COURT DISCOVERS SIXTH AMENDMENT
After bolting through a cut in the woods and stumbling down a steep hill, Millard bounced off the side of another police car blocking his escape route. He dodged and weaved down Jasper Road SE until two officers tackled and cuffed him on the pavement. Police said a Colt .22 handgun, loaded with 11 rounds, flew out of Millard's waistband during the chase and landed near a manhole.
When officers caught Millard that February night in 2005, they found 10 plastic bags filled with crack cocaine and marijuana in the right front pocket of his coveralls, according to court records. Millard's lengthy rap sheet was growing longer, and he was heading back to jail.
At his trial in 2006, the jury convicted Millard on five drug and firearm charges, and the judge sentenced him to four-and-a-half years in prison.
But he just caught a break.
The D.C. Court of Appeals has reversed all of Millard's convictions, wiping them off his record with a unanimous decision in March.
After overturning one of its own earlier precedents, the highest court in the District has reversed convictions in at least 14 cases involving drug dealers and others caught with drugs. The reversals hinge on an important constitutional issue stemming from eight words tucked in the Sixth Amendment known as the Confrontation Clause. In all criminal prosecutions, the accused has the right "to be confronted with the witnesses against him."
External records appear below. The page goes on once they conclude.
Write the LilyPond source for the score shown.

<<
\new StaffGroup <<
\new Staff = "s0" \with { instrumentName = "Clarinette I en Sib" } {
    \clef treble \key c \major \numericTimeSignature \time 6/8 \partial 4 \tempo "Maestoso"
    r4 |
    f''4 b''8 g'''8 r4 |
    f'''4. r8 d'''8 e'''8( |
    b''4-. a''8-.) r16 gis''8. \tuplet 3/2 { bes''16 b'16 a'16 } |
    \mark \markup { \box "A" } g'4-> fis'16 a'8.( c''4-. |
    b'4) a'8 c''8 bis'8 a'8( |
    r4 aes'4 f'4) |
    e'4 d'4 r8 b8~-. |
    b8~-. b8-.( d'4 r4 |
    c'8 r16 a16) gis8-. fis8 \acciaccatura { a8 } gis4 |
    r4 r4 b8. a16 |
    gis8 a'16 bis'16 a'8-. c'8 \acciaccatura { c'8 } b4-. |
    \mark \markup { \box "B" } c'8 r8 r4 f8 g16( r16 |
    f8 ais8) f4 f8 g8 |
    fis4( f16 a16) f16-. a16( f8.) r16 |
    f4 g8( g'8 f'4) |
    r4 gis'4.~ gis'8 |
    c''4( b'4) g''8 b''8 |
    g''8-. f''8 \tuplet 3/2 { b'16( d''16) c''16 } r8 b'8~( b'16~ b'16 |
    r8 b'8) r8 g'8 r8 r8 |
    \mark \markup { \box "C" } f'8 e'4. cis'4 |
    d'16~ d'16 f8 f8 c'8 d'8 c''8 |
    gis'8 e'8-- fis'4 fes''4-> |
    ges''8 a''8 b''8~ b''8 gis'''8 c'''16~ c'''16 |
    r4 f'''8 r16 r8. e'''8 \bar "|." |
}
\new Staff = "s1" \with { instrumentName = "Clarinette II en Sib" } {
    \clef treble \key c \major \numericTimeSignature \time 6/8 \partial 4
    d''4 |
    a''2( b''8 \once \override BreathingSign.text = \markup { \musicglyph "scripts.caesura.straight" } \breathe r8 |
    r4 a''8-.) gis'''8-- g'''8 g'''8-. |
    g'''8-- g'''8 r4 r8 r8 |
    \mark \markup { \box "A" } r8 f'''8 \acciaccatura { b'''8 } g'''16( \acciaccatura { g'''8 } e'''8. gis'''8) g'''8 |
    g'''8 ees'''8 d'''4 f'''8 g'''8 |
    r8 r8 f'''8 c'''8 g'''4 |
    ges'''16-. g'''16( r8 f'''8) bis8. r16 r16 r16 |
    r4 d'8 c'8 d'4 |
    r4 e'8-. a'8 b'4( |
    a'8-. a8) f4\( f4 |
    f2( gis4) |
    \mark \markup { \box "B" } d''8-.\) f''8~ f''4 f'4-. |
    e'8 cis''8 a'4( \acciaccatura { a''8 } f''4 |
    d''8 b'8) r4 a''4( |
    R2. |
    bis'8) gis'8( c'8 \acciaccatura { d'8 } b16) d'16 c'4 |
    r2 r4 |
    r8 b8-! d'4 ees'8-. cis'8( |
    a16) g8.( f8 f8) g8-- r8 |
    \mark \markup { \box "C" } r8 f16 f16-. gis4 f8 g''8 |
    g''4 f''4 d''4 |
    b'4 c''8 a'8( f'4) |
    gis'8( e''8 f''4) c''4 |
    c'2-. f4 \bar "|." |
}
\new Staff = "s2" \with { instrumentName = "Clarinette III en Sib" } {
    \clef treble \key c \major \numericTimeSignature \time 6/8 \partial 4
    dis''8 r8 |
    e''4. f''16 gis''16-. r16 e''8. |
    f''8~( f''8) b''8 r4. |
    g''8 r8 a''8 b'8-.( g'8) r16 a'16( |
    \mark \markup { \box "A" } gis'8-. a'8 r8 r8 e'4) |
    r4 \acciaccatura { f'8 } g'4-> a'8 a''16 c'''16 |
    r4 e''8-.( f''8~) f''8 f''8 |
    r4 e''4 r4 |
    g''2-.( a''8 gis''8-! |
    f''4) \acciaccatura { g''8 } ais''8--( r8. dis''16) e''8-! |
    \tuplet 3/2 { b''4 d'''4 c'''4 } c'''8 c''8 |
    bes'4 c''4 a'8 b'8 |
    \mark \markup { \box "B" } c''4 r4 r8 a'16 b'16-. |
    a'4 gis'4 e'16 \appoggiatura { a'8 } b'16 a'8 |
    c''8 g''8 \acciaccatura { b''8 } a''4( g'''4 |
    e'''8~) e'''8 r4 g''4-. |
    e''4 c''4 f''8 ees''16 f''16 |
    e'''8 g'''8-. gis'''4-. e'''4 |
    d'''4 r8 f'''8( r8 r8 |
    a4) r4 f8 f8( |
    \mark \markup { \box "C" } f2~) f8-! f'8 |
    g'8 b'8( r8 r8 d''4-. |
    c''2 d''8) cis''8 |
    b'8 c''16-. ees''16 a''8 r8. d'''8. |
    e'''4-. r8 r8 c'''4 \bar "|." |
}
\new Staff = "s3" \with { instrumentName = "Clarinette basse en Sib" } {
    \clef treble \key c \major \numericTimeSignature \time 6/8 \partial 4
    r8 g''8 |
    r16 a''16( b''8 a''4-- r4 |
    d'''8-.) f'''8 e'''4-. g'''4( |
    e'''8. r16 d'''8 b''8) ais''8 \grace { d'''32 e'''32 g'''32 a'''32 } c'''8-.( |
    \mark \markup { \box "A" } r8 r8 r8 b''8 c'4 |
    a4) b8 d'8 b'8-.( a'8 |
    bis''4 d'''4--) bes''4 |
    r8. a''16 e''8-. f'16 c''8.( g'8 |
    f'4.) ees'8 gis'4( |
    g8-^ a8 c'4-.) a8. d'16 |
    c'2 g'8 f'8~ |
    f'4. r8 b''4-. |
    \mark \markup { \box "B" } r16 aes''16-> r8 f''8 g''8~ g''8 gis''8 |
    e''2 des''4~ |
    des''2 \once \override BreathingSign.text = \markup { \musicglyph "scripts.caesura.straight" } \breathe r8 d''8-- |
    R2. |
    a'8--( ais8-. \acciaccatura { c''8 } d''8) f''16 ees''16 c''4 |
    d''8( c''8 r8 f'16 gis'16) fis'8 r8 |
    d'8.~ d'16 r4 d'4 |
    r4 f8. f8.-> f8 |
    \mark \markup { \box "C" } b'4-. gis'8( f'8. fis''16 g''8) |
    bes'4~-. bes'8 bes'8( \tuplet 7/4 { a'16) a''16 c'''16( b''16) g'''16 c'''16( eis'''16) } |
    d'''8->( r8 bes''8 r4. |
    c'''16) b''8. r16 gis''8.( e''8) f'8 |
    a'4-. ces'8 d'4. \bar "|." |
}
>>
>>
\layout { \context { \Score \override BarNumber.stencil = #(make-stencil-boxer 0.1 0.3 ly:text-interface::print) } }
In Millard's case, the "missing" witness was a chemist from the Drug Enforcement Administration whose drug analysis report stated that the baggies in Millard's pocket contained cocaine and marijuana. Because the analyst didn't appear in court, Millard's drug convictions were reversed, but the firearm convictions were tossed out, too, because of weak evidence and their connection to the drug case.
The legal fight playing out in D.C. will be spreading across the nation after a Supreme Court decision in June in a case with striking similarities to Millard's. The 5-4 ruling in Melendez-Diaz v. Massachusetts could result in thousands of reversed convictions and dismissed drug, drunken-driving, and other charges, creating the potential for chaos in the justice system.

4 Comments:
It is about time that the courts come to the realization that we have become an imprisonment society. That the other branches of government have become unbalanced in their quest to jail individuals involved with victimless behaviors.
The Sixth Amendment may hold try for one other NON-resolved issue today regarding the many Drug Court programs throughout the country: Should you have the right to counsel at ALL times where a loss of liberty is at play..? ie: during drug courts, you have to go before everyone in the court all alone! An adversarial prosecutor, a politically compromised judge, and everything you say can be used against you if you are kicked out. Now that is a 6th amendment violation if I have ever seen one!
About time the court started reading the Constitution... The only problems is that the arrogant obamanation's raciest appointee is now a justice.
you don't have a right to a lawyer in drug court because to get there, you have already pled guilty. You've given up that right as part of your guilty plea, when you were represented by a lawyer.